5. Families with multiple kids will no longer get a discount.
While many of the changes this year are universally liked, there are unpopular ones, too. Enter: the elimination of what’s called the sibling discount.
In the past, a family got a break on the FAFSA for every additional child who was enrolled in college. So, for example, if your previous Expected Family Contribution was $20,000, and then you had a sibling enroll at the same time, your EFC would drop in half, assuming your other finances held steady, says Christine McMullan, a college financial aid advisor with Garretson Financial in Kenilworth, New Jersey.
That break is gone now — meaning families who have multiple children in college could see their aid eligibility decrease dramatically. It’s not quite as simple as saying those families will owe double what they would have before, though, because there are other favorable formula changes that can partially offset this.
It’s important to note the question about siblings in college remains on the form. So individual colleges, states or private institutions, all of which use FAFSA information to influence their awarding, can still choose to adjust a family’s eligibility because they are paying for multiple kids at once.
But how things will pan out for current families is unclear, McMullan says. “I have a lot of clients in that boat and they’re very worried about what’s going to happen.”

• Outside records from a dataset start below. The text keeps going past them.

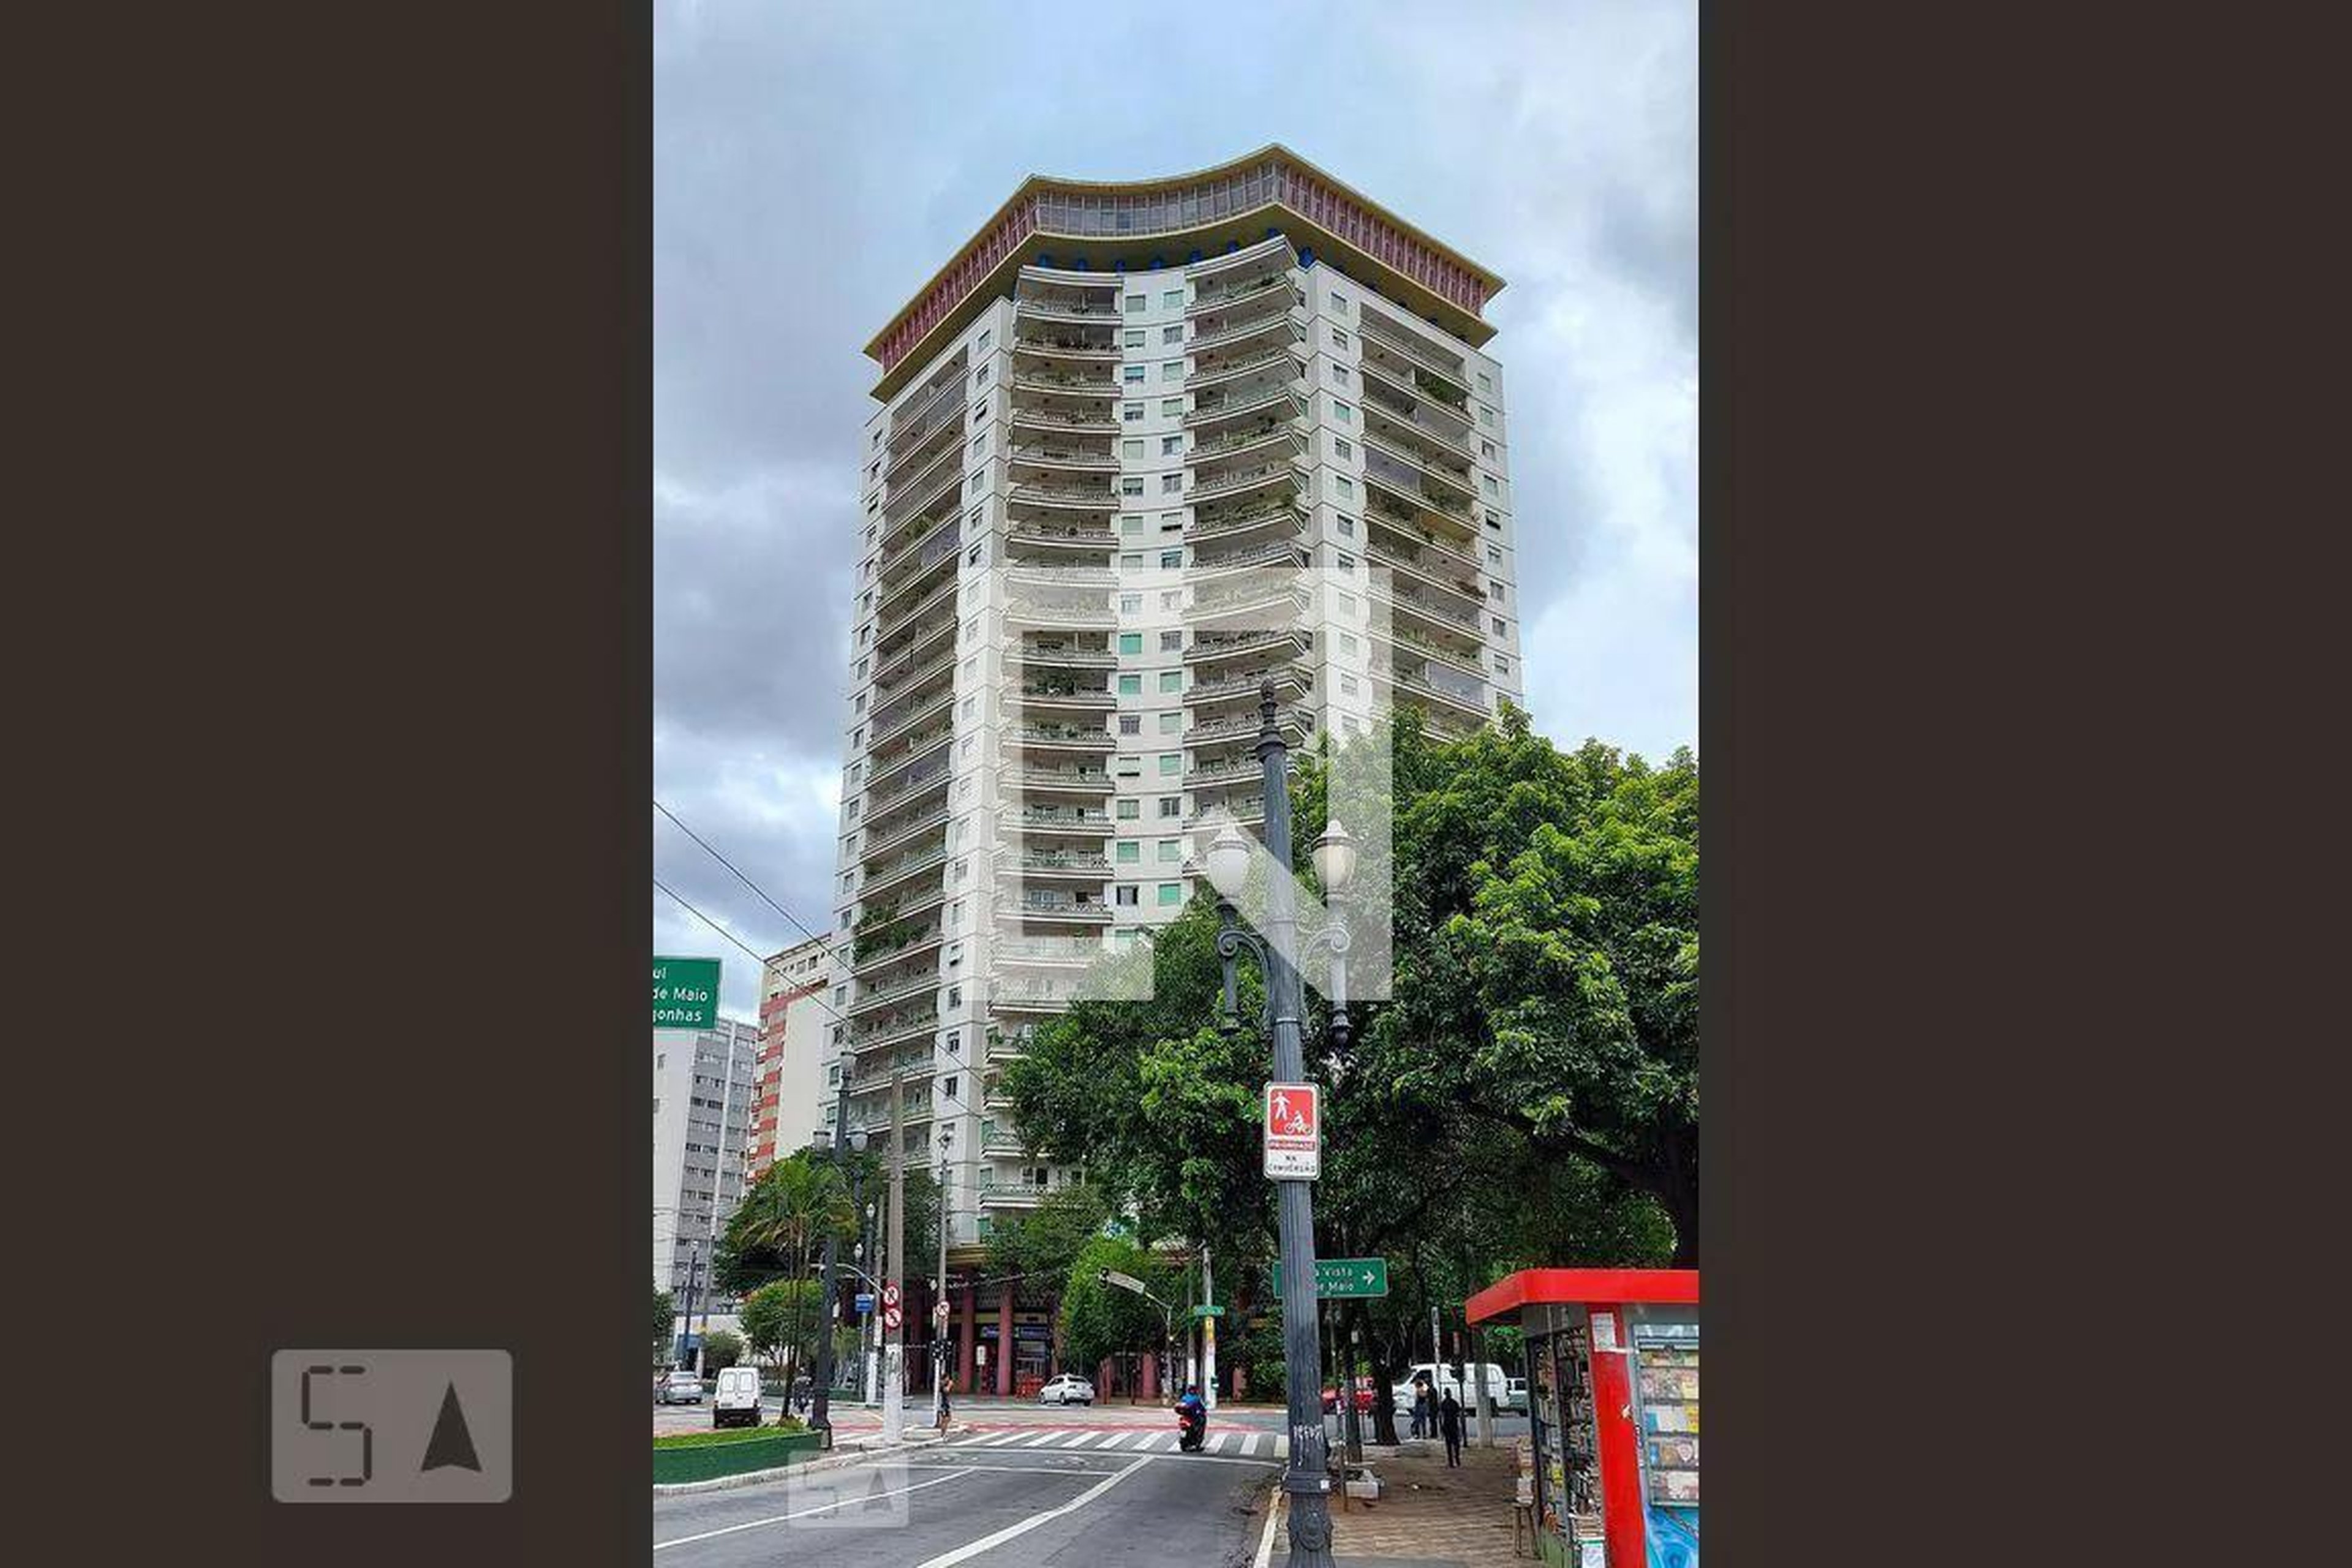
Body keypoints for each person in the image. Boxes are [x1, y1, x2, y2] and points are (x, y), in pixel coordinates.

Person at [1439, 1389, 1464, 1468]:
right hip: (1453, 1425)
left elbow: (1441, 1416)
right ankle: (1457, 1459)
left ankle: (1451, 1462)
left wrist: (1441, 1427)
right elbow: (1459, 1414)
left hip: (1447, 1426)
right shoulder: (1454, 1403)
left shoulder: (1443, 1403)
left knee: (1449, 1445)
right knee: (1456, 1444)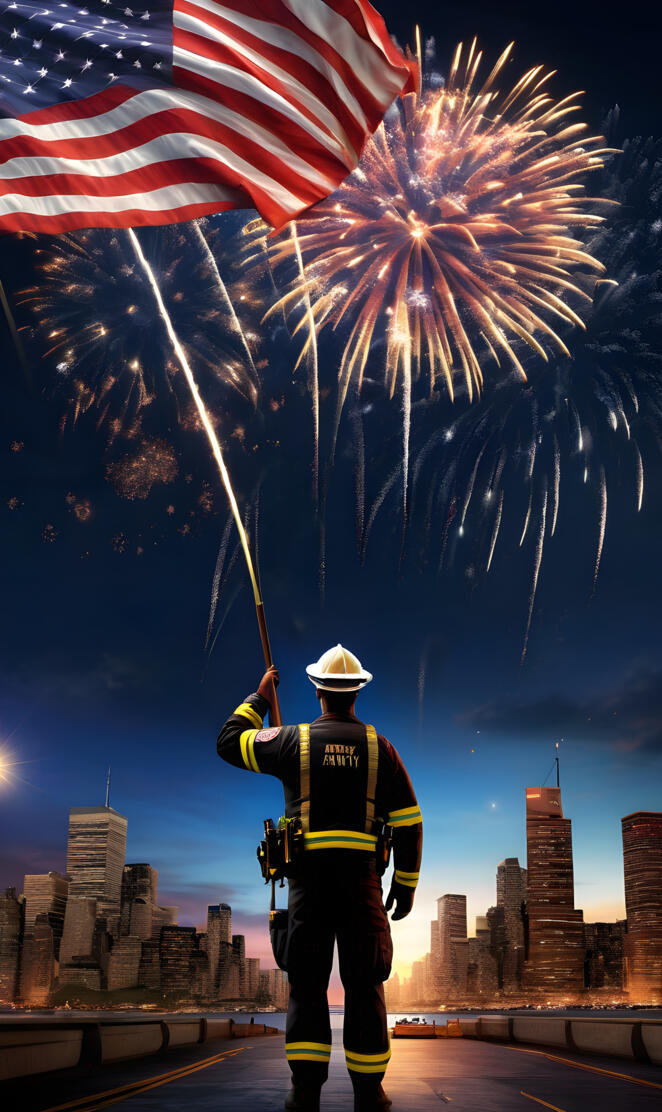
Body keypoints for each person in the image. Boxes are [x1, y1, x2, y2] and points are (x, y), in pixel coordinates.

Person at [217, 644, 423, 1112]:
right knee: (365, 987)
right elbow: (410, 821)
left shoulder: (293, 741)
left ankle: (304, 1091)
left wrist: (260, 696)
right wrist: (405, 885)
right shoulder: (381, 749)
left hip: (308, 888)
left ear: (317, 691)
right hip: (363, 887)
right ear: (357, 692)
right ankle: (370, 1094)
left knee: (307, 988)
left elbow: (230, 741)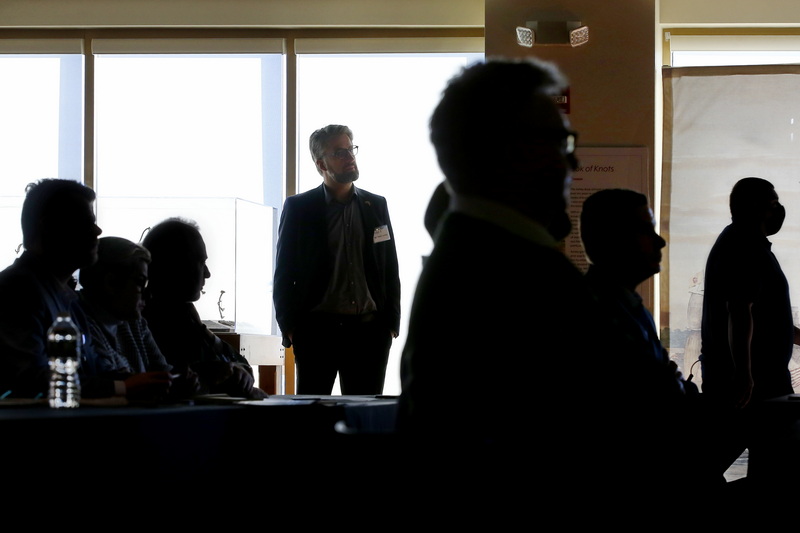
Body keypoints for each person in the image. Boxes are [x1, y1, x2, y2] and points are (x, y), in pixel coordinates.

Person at [395, 59, 656, 520]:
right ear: (511, 150)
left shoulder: (479, 255)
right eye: (562, 142)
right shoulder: (512, 272)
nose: (573, 160)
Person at [579, 188, 733, 490]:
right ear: (614, 239)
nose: (660, 241)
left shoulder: (623, 305)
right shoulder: (601, 314)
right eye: (645, 230)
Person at [273, 124, 401, 395]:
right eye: (339, 152)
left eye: (350, 149)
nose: (350, 157)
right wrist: (291, 328)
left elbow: (389, 267)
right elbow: (284, 273)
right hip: (318, 332)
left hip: (370, 332)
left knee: (363, 421)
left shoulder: (376, 205)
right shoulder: (299, 208)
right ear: (321, 163)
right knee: (313, 418)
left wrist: (390, 325)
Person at [700, 177, 800, 488]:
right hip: (754, 386)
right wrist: (744, 373)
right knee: (774, 463)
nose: (778, 210)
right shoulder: (743, 245)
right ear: (756, 208)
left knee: (773, 461)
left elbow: (765, 314)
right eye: (772, 204)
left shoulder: (748, 245)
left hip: (758, 382)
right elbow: (739, 310)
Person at [0, 178, 113, 398]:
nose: (97, 231)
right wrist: (124, 388)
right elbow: (29, 378)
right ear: (50, 227)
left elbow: (96, 370)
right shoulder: (16, 290)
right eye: (85, 223)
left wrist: (162, 381)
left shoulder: (68, 299)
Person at [141, 217, 267, 399]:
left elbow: (241, 368)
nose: (207, 273)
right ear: (175, 265)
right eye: (200, 262)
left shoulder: (183, 315)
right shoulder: (151, 321)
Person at [77, 236, 202, 401]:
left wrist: (183, 379)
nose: (147, 294)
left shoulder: (134, 322)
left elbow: (163, 372)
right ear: (111, 283)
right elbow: (108, 380)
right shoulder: (78, 322)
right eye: (140, 282)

6. Other formula updates may change your financial aid eligibility.
Along with the changes above, there are several more line-by-line changes that could cause big swings in what a student qualifies for.
Negative Student Aid Index
Students can receive a Student Aid Index (SAI) as low as -$1,500. Until now, $0 was the lowest the financial aid formula went. The SAI, which replaces the old EFC terminology, is a measure of a family’s finances, so lower figures can lead to higher financial aid packages. Remember, though, that most colleges don’t have enough money to meet every student’s need, so a low, or even negative, SAI doesn’t guarantee you’ll receive enough aid to make a college affordable. Still, having a negative measure should help colleges see which students have the most need, so they can better target their financial aid budgets.
Increased income protection allowance and fewer families reporting assets
The income protection allowance is more generous this year. The changes vary by family size, but for a family of four with two college students, $35,870 would be protected this year, up from $28,980, Vasconcelos says. The protection allowance is the chunk of income considered necessary for living expenses and therefore exempt from financial aid calculations. (This should offset some of the pain of the elimination of the sibling deduction.)
Separately, most students with household incomes up to $60,000 will be exempt from having to answer any questions about assets. That limit is up from $50,000 currently, Vasconcelos says.
Changes for divorced parents
Students with divorced parents now have to supply information for the parent who provides the most financial support. That’s a shift from in the past, when students with divorced parents submitted the financial information for their custodial parent, regardless of which parent earned more.
How much that matters to financial aid will vary on a case-by-case basis. But a common scenario, McMullan says, is that a student lives primarily with their mother, while their father earns more money. In those cases, the student may be eligible for less aid going forward.
Changes for families with small businesses and family farms
Small-business owners and farmers could see their aid eligibility drop. In the past, families with small businesses or farms, defined as employing fewer than 100 people, were allowed to completely exclude the net value of the business from the financial aid calculation. That is no longer the case.